“We don’t have to follow them,” Karah pointed out, “if you’d rather not, and if you know another way out.”
“They’re not leading us out of the dark at all,” Nemienne answered, though not knowing how she knew this. “They’re leading us toward something else…”
“Really? What?”
Nemienne only shook her head. She remembered perfectly well the homely, everyday light she’d held in her mind previously, when she had stepped out of the dark and into that remembered light. She could do that again, probably. Probably she could even bring Karah with her. She was sure she could. That kind of ordinary light glimmered around the edges of her mind and memory in implicit invitation. But if she took that way out, she’d never know toward what goal Enkea and the kitten were leading them. And she was curious as well as frightened. What was it that lay beneath stone, within Kerre Maraddras, at the heart of darkness?
“I’m not sure we should follow them, if they’re not showing us the way out,” Karah said. Her tone was still reasonable, still matter-of-fact, as though this were some practical decision they had to make. “It’s terribly late, I think—or terribly early. I’m sure I should be back in Cloisonné House by the time everyone’s stirring. And you…” Her eye fell worriedly on her sister.
Nemienne shook her head, though a moment ago she had been the one frightened, the one who had wanted to turn aside. “It’s not a question of what we should do. It’s a question of what we need to do.” This came out more confusing than she’d intended, but she didn’t know how to put what she felt into words. She took a step forward again. Ahead of them, both cats immediately started forward again as well. Enkea’s white foot flashed with her steps, and the kitten’s pale form flickered at the older cat’s side like a silver fish swimming through dark waters. Nemienne had not released Karah’s hand, and so her sister was drawn after her.

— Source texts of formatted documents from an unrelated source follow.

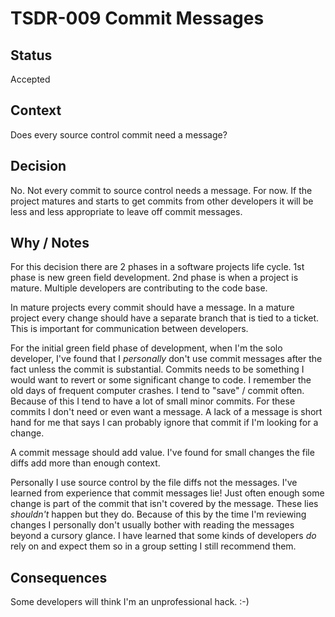 # TSDR-009 Commit Messages

## Status

Accepted

## Context

Does every source control commit need a message?

## Decision

No. Not every commit to source control needs a message. For now. If the project
matures and starts to get commits from other developers it will be less and less
appropriate to leave off commit messages.

## Why / Notes

For this decision there are 2 phases in a software projects life cycle. 1st
phase is new green field development. 2nd phase is when a project is mature. 
Multiple developers are contributing to the code base.

In mature projects every commit should have a message. In a mature project every
change should have a separate branch that is tied to a ticket. This is important
for communication between developers.

For the initial green field phase of development, when I'm the solo developer, I've
found that I *personally* don't use commit messages after the fact unless the
commit is substantial. Commits needs to be something I would want to revert or
some significant change to code. I remember the old days of frequent computer
crashes. I tend to "save" / commit often. Because of this I tend to have a lot
of small minor commits. For these commits I don't need or even want a message. A
lack of a message is short hand for me that says I can probably ignore that commit
if I'm looking for a change.

A commit message should add value. I've found for small changes the file diffs
add more than enough context.

Personally I use source control by the file diffs not the messages. I've learned 
from experience that commit messages lie! Just often enough some change is part
of the commit that isn't covered by the message. These lies *shouldn't* happen
but they do. Because of this by the time I'm reviewing changes I personally don't
usually bother with reading the messages beyond a cursory glance. I have learned
that some kinds of developers *do* rely on and expect them so in a group setting
I still recommend them.

## Consequences

Some developers will think I'm an unprofessional hack. :-)
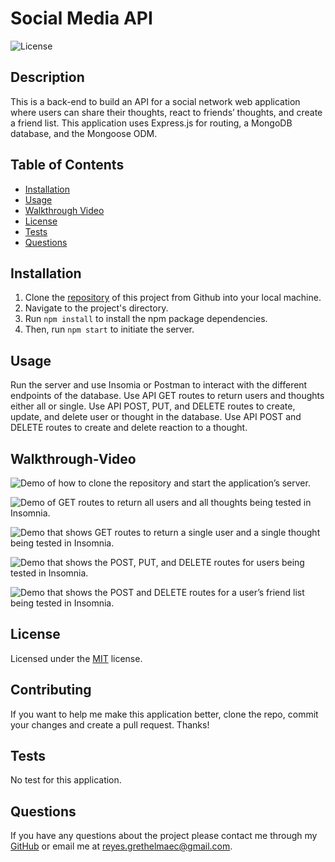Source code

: # Social Media API

![License](https://img.shields.io/static/v1?label=license&message=MIT&color=brightgreen)

## Description

This is a back-end to build an API for a social network web application where users can share their thoughts, react to friends’ thoughts, and create a friend list. This application uses  Express.js for routing, a MongoDB database, and the Mongoose ODM.

## Table of Contents

* [Installation](#Installation)  
* [Usage](#Usage)   
* [Walkthrough Video](#Walkthrough-Video) 
* [License](#License)  
* [Tests](#Tests)  
* [Questions](#Questions)

## Installation 

1. Clone the [repository](https://github.com/Garethus/social-media-api) of this project from Github into your local machine. 
2. Navigate to the project's directory. 
3. Run `npm install` to install the npm package dependencies. 
4. Then, run `npm start` to initiate the server.

## Usage

Run the server and use Insomia or Postman to interact with the different endpoints of the database.
Use API GET routes to return users and thoughts either all or single.
Use API POST, PUT, and DELETE routes to create, update, and delete user or thought in the database.
Use API POST and DELETE routes to create and delete reaction to a thought.

## Walkthrough-Video

![Demo of how to clone the repository and start the application’s server.](https://drive.google.com/file/d/1PEGQb4Lbce5EyLEmfQVJupjxMoMMhOjH/view?usp=drive_link)

![Demo of GET routes to return all users and all thoughts being tested in Insomnia.](https://drive.google.com/file/d/1uX5a6RjVJTcTcC8vqYzBIo7SkejI6rO0/view?usp=drive_link)

![Demo that shows GET routes to return a single user and a single thought being tested in Insomnia.](https://drive.google.com/file/d/1jhCJTSTnER6gyp49TKWwTnMNlUwY1T1U/view?usp=drive_link)

![Demo that shows the POST, PUT, and DELETE routes for users being tested in Insomnia.](https://drive.google.com/file/d/1GB0Gxrho_EIMdvJUZDYMkEFZLu6_PJFw/view?usp=drive_link)

![Demo that shows the POST and DELETE routes for a user’s friend list being tested in Insomnia.](https://drive.google.com/file/d/1qcwyYluUxZFk5MaH5XEW8P_tmDdTSR66/view?usp=drive_link)

## License

Licensed under the [MIT](./LICENSE) license.

## Contributing

If you want to help me make this application better, clone the repo, commit your changes and create a pull request. Thanks!

## Tests

No test for this application.

## Questions
    
If you have any questions about the project please contact me through my [GitHub](https://github.com/Garethus) or email me at reyes.grethelmaec@gmail.com.

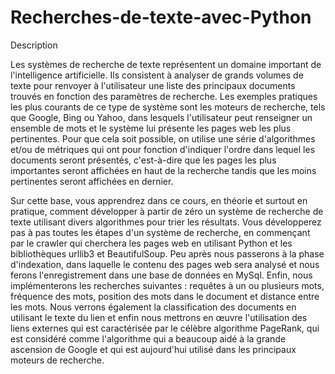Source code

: # Recherches-de-texte-avec-Python

Description

Les systèmes de recherche de texte représentent un domaine important de l'intelligence artificielle. Ils consistent à analyser de grands volumes de texte pour renvoyer à l'utilisateur une liste des principaux documents trouvés en fonction des paramètres de recherche. Les exemples pratiques les plus courants de ce type de système sont les moteurs de recherche, tels que Google, Bing ou Yahoo, dans lesquels l'utilisateur peut renseigner un ensemble de mots et le système lui présente les pages web les plus pertinentes. Pour que cela soit possible, on utilise une série d'algorithmes et/ou de métriques qui ont pour fonction d'indiquer l'ordre dans lequel les documents seront présentés, c'est-à-dire que les pages les plus importantes seront affichées en haut de la recherche tandis que les moins pertinentes seront affichées en dernier.

Sur cette base, vous apprendrez dans ce cours, en théorie et surtout en pratique, comment développer à partir de zéro un système de recherche de texte utilisant divers algorithmes pour trier les résultats. Vous développerez pas à pas toutes les étapes d'un système de recherche, en commençant par le crawler qui cherchera les pages web en utilisant Python et les bibliothèques urllib3 et BeautifulSoup. Peu après nous passerons à la phase d'indexation, dans laquelle le contenu des pages web sera analysé et nous ferons l'enregistrement dans une base de données en MySql. Enfin, nous implémenterons les recherches suivantes : requêtes à un ou plusieurs mots, fréquence des mots, position des mots dans le document et distance entre les mots. Nous verrons également la classification des documents en utilisant le texte du lien et enfin nous mettrons en œuvre l'utilisation des liens externes qui est caractérisée par le célèbre algorithme PageRank, qui est considéré comme l'algorithme qui a beaucoup aidé à la grande ascension de Google et qui est aujourd'hui utilisé dans les principaux moteurs de recherche.
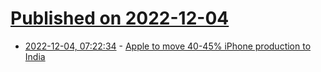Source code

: # [Published on 2022-12-04](index.md)

* [2022-12-04, 07:22:34](https://news.ycombinator.com/item?id=33851406) - [Apple to move 40-45% iPhone production to India](https://www.wsj.com/articles/apple-china-factory-protests-foxconn-manufacturing-production-supply-chain-11670023099)
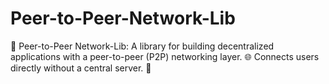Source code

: # Peer-to-Peer-Network-Lib
🤝 Peer-to-Peer Network-Lib: A library for building decentralized applications with a peer-to-peer (P2P) networking layer. 🌐 Connects users directly without a central server. 🔗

Ahead of them, the endless darkness was in fact ending at last. Uneven walls of pale stone became visible before the girls, glimmering with a subdued light that seemed to pass through them, as the light of a candle might pass through a translucent screen. Like the light that clung to Nemienne’s hands, this light was green tinged. The green light seemed less to push back the darkness than… accent it, somehow. Nemienne suspected that this was not the sort of light Mage Ankennes had in mind when he tried to teach her to summon light as a defense against the dark.
And yet, now that they were able to see them properly, the caverns were unexpectedly beautiful. On all sides, glistening pale stone folded into curtains and pillars. Powerful stalactites and delicate spines descended from unseen heights, each beaded with moisture that slowly gathered at its tip before dripping to the moist stone beneath. But these drops of falling water were not what had haunted Nemienne through this darkness.
What she had heard… what echoed through the caverns here… was the sound of fat drops of water falling into a deep pool of black water that, as they came around one last curtain of stone, lay unexpectedly before them. Though the water was black, it seemed to glimmer with a light of its own, and each drop of water that fell into the pool glowed like a live ember. And when each drop fell, it seemed to Nemienne, it struck the black pool with a reverberant liquid chiming, as though a bell was somehow ringing under the water.
Beyond the pool… and this took time to grasp, for it was so unexpected and so vast that at first the eye did not focus on it… but beyond the pool lay, carved in deep relief from the pale stone, a dragon. Nemienne at once recognized the long serpentine form as the dragon from Mage Ankennes’s harp. In the book by Kelle Iasodde that Mage Ankennes had given her to study, Nemienne had found images of dragons like this one, drawn in fine black inks and illuminated with gold and crushed pearl.
But this dragon had been carved in more detail than any little image engraved in ink. Indeed, it was so detailed that it might have been living, except it was half embedded within the stone of the cavern. The dragon was enormous. If it could have torn itself out of the mountain and taken to the air, it would surely have shaded half of Lonne with the shadow of its outspread wings. But here, within the mountain, those wings were folded.
Water gathered, drop by drop, along the carved edge of one great wing and fell, glittering, into the black water: plink. Ripples spread out on the surface of the pool every time a drop fell, and each ripple seemed to run up against the shallow edge of the pool with a not-quite-audible sound of its own, like the vibration that lingered in the air after the note of a plucked kinsana string had faded. This was the sound that had so troubled Nemienne, and now that she saw its source, she could believe she would hear that sound in her dreams forever, that she would never be beyond the reach of that persistent vibration.